The following book review appeared in the 02/16/2006 edition of the Bay Area Reporter.
“What if” is a big theme in Randy Boyd’s expansive fourth novel, Walt Loves the Bearcat.
Writer Marcus Coleman finds the nerve to call up a man he’s never met, yet whom he thinks he should have known all his life, one Walter Yeager, former star quarterback.
They end up meeting through another bit of happenstance, and over the course of a few meetings, Marcus reveals to Walter his secret fantasy story about their romance that could have happened back in the 1980s.
With Marcus as Bear, a cheerleader who happens to end up inside the bear costume of his school mascot, a furtive kiss caught on film threatens to push their secret into the public eye before it’s even consummated.
Boyd employs a number of fanciful devices to draw the story within a story out, frequently breaking the past tense with conversations between the older characters, as well as some “cosmic” almost cartoonish interruptions and revelations.
The tale is more than a mere jock romance, but a self-aware and expansive rumination on how stories can be told, why they are told, and how reality often interrupts its animated poetic idealism.
Fans of the exuberant spirit of the college football scene will appreciate Boyd’s description of football games between the Georgia State Bulldogs and the UCLA Bruins.

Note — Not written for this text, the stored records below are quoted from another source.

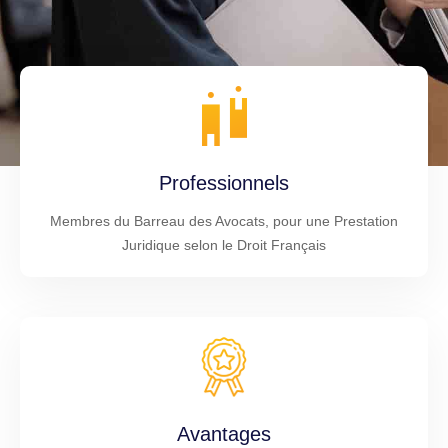
Professionnels
Membres du Barreau des Avocats, pour une Prestation
Juridique selon le Droit Français
Avantages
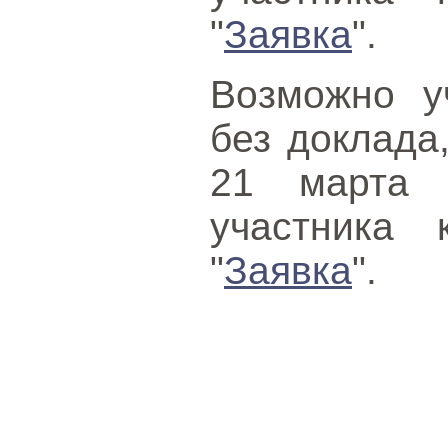
"
Заявка
".
Возможно у
без доклада
21 марта 
участника 
"
Заявка
".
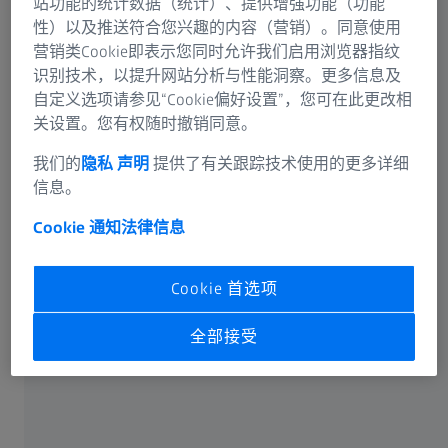
站功能的统计数据（统计）、提供增强功能（功能
传真：+86 21 50481193
性）以及推送符合您兴趣的内容（营销）。同意使用
营销类Cookie即表示您同时允许我们启用浏览器指纹
识别技术，以提升网站分析与性能洞察。更多信息及
自定义选项请参见“Cookie偏好设置”，您可在此更改相
关设置。您有权随时撤销同意。
如对我们的网站有何疑问，敬请联系
我们的
隐私 声明
提供了有关跟踪技术使用的更多详细
信息。
Cookie 通知
法律信息
此网站由
Carl Zeiss AG
技术运营。
Cookie 首选项
全部接受
经常使用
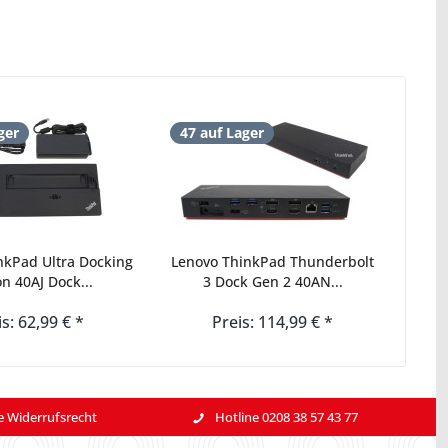
ger
47 auf Lager
nkPad Ultra Docking
Lenovo ThinkPad Thunderbolt
on 40AJ Dock...
3 Dock Gen 2 40AN...
is: 62,99 € *
Preis: 114,99 € *
e Widerrufsrecht
Hotline 0208 38 57 43 77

But those scenes are only part of the expansive story.
At over 700 pages, Boyd’s epic tale may daunt light readers. But its lighthearted tone keeps the pace going, and offers a warm spirited take on the college romance that could have, and should have been, and what may be.
A long pass away from the painful realities of real gay football players, Boyd’s expansive confection of existential characters reverberates with soulful queries into the nature of love and life.